What you have to do: Reproduce the listing verbatim through the line with "3: (12, 18)".

[Data shown Boundary: Start]

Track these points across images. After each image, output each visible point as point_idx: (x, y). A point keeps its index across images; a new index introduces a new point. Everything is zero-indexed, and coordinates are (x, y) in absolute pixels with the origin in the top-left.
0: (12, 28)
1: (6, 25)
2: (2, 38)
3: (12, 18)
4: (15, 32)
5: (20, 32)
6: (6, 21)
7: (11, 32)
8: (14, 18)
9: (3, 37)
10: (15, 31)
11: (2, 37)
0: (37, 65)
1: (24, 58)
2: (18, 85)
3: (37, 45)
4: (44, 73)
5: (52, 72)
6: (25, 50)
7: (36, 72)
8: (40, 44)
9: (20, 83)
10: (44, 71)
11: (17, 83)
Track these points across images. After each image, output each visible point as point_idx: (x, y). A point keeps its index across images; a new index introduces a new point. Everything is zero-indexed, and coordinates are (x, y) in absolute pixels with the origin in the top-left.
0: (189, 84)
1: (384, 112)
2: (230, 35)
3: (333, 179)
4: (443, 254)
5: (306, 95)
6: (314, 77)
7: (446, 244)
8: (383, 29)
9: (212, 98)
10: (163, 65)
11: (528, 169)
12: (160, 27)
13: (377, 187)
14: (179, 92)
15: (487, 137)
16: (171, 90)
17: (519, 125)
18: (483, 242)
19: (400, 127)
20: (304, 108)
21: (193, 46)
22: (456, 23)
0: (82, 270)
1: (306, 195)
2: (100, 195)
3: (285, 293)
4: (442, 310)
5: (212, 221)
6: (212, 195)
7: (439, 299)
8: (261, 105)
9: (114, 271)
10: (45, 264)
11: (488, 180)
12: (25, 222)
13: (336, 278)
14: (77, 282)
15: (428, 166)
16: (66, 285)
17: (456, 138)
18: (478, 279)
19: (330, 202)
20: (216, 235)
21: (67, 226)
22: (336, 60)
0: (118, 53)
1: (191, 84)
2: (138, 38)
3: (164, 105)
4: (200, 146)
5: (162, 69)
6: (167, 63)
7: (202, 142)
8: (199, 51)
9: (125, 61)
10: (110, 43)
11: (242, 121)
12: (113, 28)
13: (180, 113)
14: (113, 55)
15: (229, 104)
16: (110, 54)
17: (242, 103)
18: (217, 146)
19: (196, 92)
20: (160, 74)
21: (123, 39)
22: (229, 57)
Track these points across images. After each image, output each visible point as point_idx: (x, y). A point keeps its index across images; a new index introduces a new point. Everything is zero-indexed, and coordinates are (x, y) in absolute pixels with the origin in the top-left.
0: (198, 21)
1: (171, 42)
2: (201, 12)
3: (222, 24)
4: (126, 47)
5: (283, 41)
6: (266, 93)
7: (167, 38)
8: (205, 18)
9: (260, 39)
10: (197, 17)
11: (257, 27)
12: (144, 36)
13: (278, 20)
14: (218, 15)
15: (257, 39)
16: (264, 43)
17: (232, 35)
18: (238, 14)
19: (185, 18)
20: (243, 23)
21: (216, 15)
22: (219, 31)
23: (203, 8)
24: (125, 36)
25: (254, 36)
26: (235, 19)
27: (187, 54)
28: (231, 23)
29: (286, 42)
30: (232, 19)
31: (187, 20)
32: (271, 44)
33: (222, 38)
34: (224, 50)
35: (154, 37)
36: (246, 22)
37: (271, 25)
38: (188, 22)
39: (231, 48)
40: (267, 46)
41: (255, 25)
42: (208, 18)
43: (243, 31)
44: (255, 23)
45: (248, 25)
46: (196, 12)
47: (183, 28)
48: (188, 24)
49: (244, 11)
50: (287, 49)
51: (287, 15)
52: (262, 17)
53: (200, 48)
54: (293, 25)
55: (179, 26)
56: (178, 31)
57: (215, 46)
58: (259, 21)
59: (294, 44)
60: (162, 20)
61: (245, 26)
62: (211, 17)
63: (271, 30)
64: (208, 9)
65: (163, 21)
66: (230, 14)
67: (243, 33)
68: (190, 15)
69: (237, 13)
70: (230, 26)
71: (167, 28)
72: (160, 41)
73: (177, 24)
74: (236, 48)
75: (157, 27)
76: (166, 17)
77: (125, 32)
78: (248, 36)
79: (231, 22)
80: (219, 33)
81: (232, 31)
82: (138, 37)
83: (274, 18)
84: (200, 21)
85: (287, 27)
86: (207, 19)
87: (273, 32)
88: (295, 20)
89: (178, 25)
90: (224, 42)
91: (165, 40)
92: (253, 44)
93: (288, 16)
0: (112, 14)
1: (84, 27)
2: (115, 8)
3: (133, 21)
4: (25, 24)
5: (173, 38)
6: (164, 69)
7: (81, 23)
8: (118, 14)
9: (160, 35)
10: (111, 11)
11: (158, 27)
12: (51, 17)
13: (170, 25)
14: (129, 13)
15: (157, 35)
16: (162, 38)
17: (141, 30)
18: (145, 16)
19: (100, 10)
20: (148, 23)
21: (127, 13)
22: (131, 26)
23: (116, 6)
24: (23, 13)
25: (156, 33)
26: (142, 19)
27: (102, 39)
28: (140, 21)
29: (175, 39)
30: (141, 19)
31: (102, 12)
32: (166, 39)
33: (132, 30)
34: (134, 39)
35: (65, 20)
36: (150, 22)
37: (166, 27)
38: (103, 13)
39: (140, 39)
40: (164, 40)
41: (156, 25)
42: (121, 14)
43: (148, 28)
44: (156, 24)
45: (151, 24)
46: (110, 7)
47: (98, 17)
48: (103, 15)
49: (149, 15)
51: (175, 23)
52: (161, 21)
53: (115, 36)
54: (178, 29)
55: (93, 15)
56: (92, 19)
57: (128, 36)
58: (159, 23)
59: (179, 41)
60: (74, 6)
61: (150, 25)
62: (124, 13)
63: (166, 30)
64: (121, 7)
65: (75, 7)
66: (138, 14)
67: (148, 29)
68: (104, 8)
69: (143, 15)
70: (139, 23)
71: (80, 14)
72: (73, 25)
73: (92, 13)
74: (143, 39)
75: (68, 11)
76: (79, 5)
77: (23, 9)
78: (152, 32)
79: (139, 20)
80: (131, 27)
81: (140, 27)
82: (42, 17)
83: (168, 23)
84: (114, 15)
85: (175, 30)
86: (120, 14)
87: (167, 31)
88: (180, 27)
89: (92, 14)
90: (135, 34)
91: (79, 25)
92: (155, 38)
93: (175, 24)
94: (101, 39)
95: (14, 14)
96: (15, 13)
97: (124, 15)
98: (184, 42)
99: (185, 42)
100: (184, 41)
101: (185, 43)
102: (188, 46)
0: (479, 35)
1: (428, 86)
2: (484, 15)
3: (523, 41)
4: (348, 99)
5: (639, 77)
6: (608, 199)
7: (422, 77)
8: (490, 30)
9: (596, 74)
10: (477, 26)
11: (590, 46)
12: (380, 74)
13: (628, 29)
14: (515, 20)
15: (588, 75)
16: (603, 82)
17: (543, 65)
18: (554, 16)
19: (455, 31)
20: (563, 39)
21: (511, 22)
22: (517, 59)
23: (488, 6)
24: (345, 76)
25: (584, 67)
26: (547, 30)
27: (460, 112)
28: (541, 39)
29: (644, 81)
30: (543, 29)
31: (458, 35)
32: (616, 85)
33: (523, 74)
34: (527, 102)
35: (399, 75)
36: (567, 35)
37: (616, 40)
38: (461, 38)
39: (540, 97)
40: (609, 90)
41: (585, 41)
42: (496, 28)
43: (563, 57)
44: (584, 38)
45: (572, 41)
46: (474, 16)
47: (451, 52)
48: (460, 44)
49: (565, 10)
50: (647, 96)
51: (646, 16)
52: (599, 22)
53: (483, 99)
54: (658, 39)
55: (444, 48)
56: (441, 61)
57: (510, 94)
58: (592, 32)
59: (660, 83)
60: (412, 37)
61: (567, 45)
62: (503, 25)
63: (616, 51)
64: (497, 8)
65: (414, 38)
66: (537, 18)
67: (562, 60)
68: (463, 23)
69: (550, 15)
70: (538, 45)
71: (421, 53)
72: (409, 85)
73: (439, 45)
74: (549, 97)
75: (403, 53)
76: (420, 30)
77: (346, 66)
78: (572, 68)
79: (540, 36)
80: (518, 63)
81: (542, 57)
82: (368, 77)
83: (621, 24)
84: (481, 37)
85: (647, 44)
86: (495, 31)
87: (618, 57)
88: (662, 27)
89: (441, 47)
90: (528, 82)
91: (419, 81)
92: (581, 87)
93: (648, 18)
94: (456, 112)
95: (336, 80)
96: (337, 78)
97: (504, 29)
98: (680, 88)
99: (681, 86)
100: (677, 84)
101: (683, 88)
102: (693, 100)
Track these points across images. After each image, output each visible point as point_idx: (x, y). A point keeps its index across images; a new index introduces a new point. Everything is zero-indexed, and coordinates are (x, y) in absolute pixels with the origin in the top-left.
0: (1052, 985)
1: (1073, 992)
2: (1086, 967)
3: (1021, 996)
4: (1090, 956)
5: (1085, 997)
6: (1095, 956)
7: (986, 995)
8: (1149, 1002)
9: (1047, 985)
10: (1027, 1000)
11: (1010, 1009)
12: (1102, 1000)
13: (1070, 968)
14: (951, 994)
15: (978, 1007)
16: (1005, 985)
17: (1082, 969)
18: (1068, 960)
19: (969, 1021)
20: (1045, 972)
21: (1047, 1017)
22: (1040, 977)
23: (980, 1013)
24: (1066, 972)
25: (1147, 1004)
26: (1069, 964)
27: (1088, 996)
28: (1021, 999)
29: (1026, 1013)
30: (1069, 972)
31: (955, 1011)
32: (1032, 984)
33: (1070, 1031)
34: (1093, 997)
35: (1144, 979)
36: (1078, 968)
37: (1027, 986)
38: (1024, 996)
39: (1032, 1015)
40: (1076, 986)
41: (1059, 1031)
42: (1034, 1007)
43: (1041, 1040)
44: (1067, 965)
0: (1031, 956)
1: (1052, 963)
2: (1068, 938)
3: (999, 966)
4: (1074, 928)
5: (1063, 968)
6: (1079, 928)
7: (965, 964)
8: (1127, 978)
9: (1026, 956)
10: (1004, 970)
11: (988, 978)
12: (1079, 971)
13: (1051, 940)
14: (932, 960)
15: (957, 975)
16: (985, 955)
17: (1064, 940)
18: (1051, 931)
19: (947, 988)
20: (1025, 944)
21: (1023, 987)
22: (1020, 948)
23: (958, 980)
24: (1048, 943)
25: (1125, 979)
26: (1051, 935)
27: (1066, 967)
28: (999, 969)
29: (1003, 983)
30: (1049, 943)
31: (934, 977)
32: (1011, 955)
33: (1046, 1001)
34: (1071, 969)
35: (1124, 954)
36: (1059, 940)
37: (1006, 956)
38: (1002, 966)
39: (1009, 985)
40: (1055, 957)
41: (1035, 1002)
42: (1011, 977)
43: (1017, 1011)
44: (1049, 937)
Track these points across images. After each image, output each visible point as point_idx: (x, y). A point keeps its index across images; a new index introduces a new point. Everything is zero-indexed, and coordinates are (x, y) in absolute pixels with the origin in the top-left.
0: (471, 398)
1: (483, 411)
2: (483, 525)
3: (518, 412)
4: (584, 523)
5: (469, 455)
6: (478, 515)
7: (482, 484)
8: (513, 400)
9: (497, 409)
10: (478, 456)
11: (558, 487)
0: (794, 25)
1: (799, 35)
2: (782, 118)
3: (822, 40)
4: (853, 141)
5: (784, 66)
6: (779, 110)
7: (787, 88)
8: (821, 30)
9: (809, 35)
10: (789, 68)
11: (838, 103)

[Data shown Boundary: End]

Answer to this task:
Track these points across images. After each image, output each visible point as point_idx: (x, y). A point keeps its index across images; a new index introduces a new point. Everything is zero-indexed, and coordinates are (x, y) in absolute pixels with the origin in the top-left.
0: (12, 28)
1: (6, 25)
2: (2, 38)
3: (12, 18)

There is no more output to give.